Maybe it shouldn't have been such a surprise. After all it was only a short time ago that we had been writing about Casa Silva's 'Romano' which is said to be none other than the César variety from Bourgogne.

Nevertheless we got 'Wine Grapes' down from the shelf as we always do and looked up Grosse Mérille. there is an entry on 'Mérille' and Petite Mérille is mentioned as a variety commonly mistaken for Mérille but no mention of Grosse Mérille.

Pierre Galet's 'Dictionnaire Encyclopedique des Cepages' was as ever out next stop. Again there is no entry under Grosse Mérille but under Mérille we learn that there is a Mérille grosse. Worryingly there is also an indication that Mérille is a synonym for Cinsaut. Cinsaut is widely planted in Chile.

Next stop, Google. Here we found an article on the W.I.P. (Wine Independent Press) site which was both illuminating and convincing.

First of all, Grosse Mérille was more commonly known as Gros Verdot previously. Back to 'Wine Grapes.' Gros Verdot' we learn is not only no relation to Petit Verdot but has been banned from planting in the Gironde since 1946 even though it was an important variety in the 19th century.



It is said to have been an important ingredient in a  Bordeaux wine named Comte de Queyries after the Queyries quay along the Gironde in Bordeaux and has all but disappeared now.

As with César and of course Carmenere, Bordeaux loss has been Chile's gain. In Chile it has become known as Verdot Chileno or just Verdot. Gros Verdot/Grosse Mérille/Verdot Chileno/Verdot survives there having been brought with other varieties in the 19th century. It was also taken to California where it tends to be confused with Cabernet Pfeffer. We hope the latter apercu will not keep Slotovino readers awake at night.

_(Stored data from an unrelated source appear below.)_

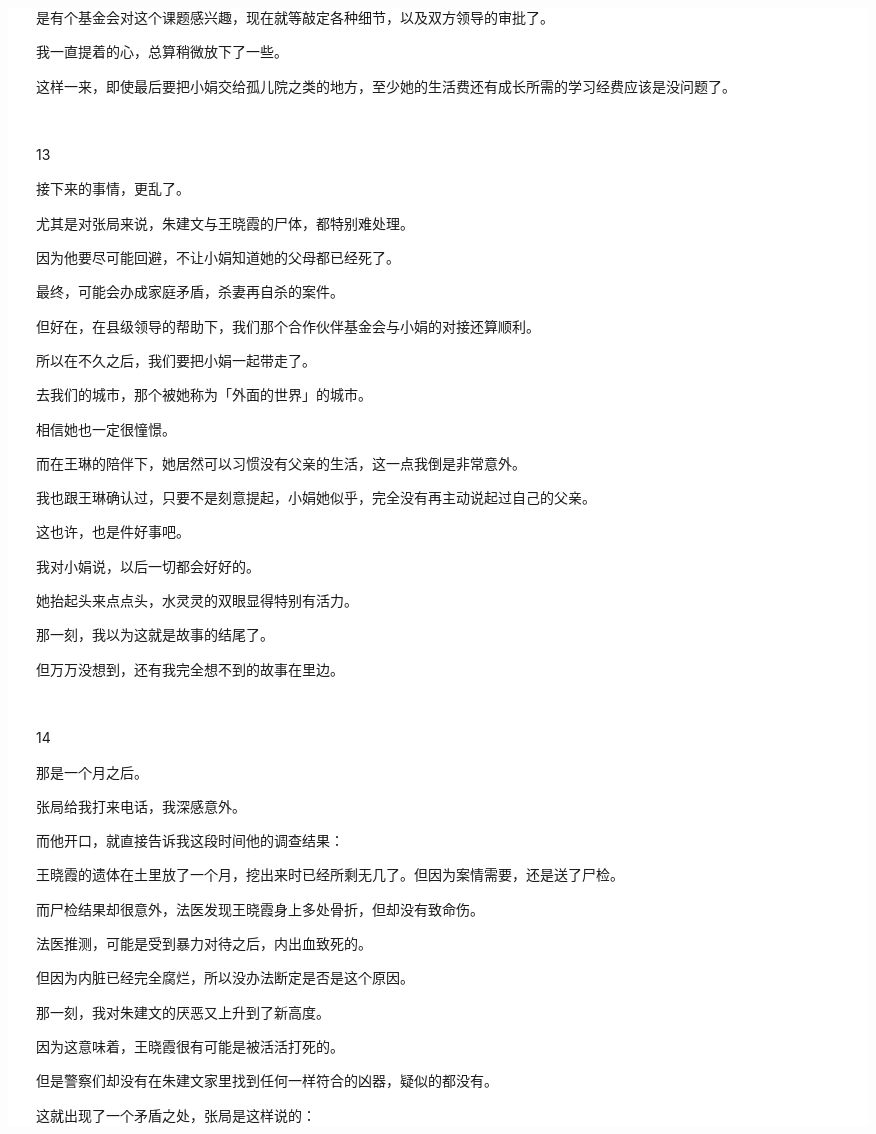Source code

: &emsp;&emsp;是有个基金会对这个课题感兴趣，现在就等敲定各种细节，以及双方领导的审批了。  
  
&emsp;&emsp;我一直提着的心，总算稍微放下了一些。  
  
&emsp;&emsp;这样一来，即使最后要把小娟交给孤儿院之类的地方，至少她的生活费还有成长所需的学习经费应该是没问题了。  
  
&emsp;&emsp;   
  
&emsp;&emsp;13  
  
&emsp;&emsp;接下来的事情，更乱了。  
  
&emsp;&emsp;尤其是对张局来说，朱建文与王晓霞的尸体，都特别难处理。  
  
&emsp;&emsp;因为他要尽可能回避，不让小娟知道她的父母都已经死了。  
  
&emsp;&emsp;最终，可能会办成家庭矛盾，杀妻再自杀的案件。  
  
&emsp;&emsp;但好在，在县级领导的帮助下，我们那个合作伙伴基金会与小娟的对接还算顺利。  
  
&emsp;&emsp;所以在不久之后，我们要把小娟一起带走了。  
  
&emsp;&emsp;去我们的城市，那个被她称为「外面的世界」的城市。  
  
&emsp;&emsp;相信她也一定很憧憬。  
  
&emsp;&emsp;而在王琳的陪伴下，她居然可以习惯没有父亲的生活，这一点我倒是非常意外。  
  
&emsp;&emsp;我也跟王琳确认过，只要不是刻意提起，小娟她似乎，完全没有再主动说起过自己的父亲。  
  
&emsp;&emsp;这也许，也是件好事吧。  
  
&emsp;&emsp;我对小娟说，以后一切都会好好的。  
  
&emsp;&emsp;她抬起头来点点头，水灵灵的双眼显得特别有活力。  
  
&emsp;&emsp;那一刻，我以为这就是故事的结尾了。  
  
&emsp;&emsp;但万万没想到，还有我完全想不到的故事在里边。  
  
&emsp;&emsp;   
  
&emsp;&emsp;14  
  
&emsp;&emsp;那是一个月之后。  
  
&emsp;&emsp;张局给我打来电话，我深感意外。  
  
&emsp;&emsp;而他开口，就直接告诉我这段时间他的调查结果：  
  
&emsp;&emsp;王晓霞的遗体在土里放了一个月，挖出来时已经所剩无几了。但因为案情需要，还是送了尸检。  
  
&emsp;&emsp;而尸检结果却很意外，法医发现王晓霞身上多处骨折，但却没有致命伤。  
  
&emsp;&emsp;法医推测，可能是受到暴力对待之后，内出血致死的。  
  
&emsp;&emsp;但因为内脏已经完全腐烂，所以没办法断定是否是这个原因。  
  
&emsp;&emsp;那一刻，我对朱建文的厌恶又上升到了新高度。  
  
&emsp;&emsp;因为这意味着，王晓霞很有可能是被活活打死的。  
  
&emsp;&emsp;但是警察们却没有在朱建文家里找到任何一样符合的凶器，疑似的都没有。  
  
&emsp;&emsp;这就出现了一个矛盾之处，张局是这样说的：  
  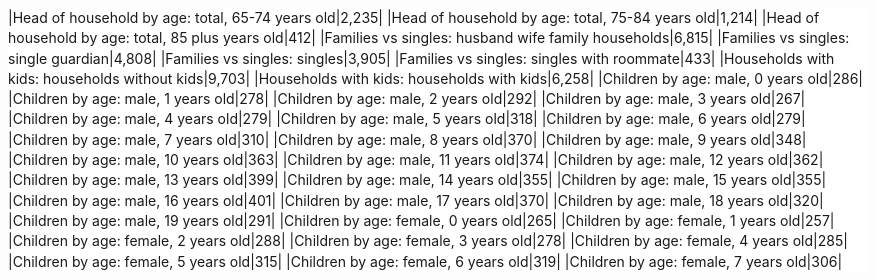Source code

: |Head of household by age: total, 65-74 years old|2,235|
|Head of household by age: total, 75-84 years old|1,214|
|Head of household by age: total, 85 plus years old|412|
|Families vs singles: husband wife family households|6,815|
|Families vs singles: single guardian|4,808|
|Families vs singles: singles|3,905|
|Families vs singles: singles with roommate|433|
|Households with kids: households without kids|9,703|
|Households with kids: households with kids|6,258|
|Children by age: male, 0 years old|286|
|Children by age: male, 1 years old|278|
|Children by age: male, 2 years old|292|
|Children by age: male, 3 years old|267|
|Children by age: male, 4 years old|279|
|Children by age: male, 5 years old|318|
|Children by age: male, 6 years old|279|
|Children by age: male, 7 years old|310|
|Children by age: male, 8 years old|370|
|Children by age: male, 9 years old|348|
|Children by age: male, 10 years old|363|
|Children by age: male, 11 years old|374|
|Children by age: male, 12 years old|362|
|Children by age: male, 13 years old|399|
|Children by age: male, 14 years old|355|
|Children by age: male, 15 years old|355|
|Children by age: male, 16 years old|401|
|Children by age: male, 17 years old|370|
|Children by age: male, 18 years old|320|
|Children by age: male, 19 years old|291|
|Children by age: female, 0 years old|265|
|Children by age: female, 1 years old|257|
|Children by age: female, 2 years old|288|
|Children by age: female, 3 years old|278|
|Children by age: female, 4 years old|285|
|Children by age: female, 5 years old|315|
|Children by age: female, 6 years old|319|
|Children by age: female, 7 years old|306|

Philippo Pszczolkowski, left and Francisco Korta.
Back to W.I.P, the story of how Francisco Korta of the Korta winery enlisted the collaboration of Philippo Pszczolkowski (Ps-chol-kovski) a distiguished faculty member of the department of Fruit Culture and Enology of the Pontificia Universidad de Chile. Pszczolkowski had recommended Verdot Chileno to Konta having carried out rigorous researches on it to prove its integrity as a stand-alone variety (unrelated to Mérille) and having also traced its lineage as an import from its home in France by molecular studies by INIA (Instituto de Investigaciones Agropecuarias, Chile) together with INRA (Institut National de la Recherche Agronomique, Vassal Collection, Marseillan France).

Philippo was very conscious of the limited number of vinifera varieties planted in Chile and saw the decline of Verdot Chileno as something to be combatted. Francisco took on the challenge and planted 2.5 ha. After various trials and errors he found a method of vinification which best suited the variety and chose to call it Grosse Mérille rather than Verdot Chileno, Verdot or Gros Verdot in order to avoid any misunderstanding with Petit Verdot. A sound decision.


Sadly, Korta Seleccion Especial Grosse Mérille, appellation Sagrada Familia, Curico 2017 is only available in Chile. We have plenty of time to plot how to get our hands on a bottle while continuing to self-isolate.


PS. Not to be outdone, our friends from Casa Silva - the makers of Romano/César - have made their own Grosse Mérille, also N/A UK.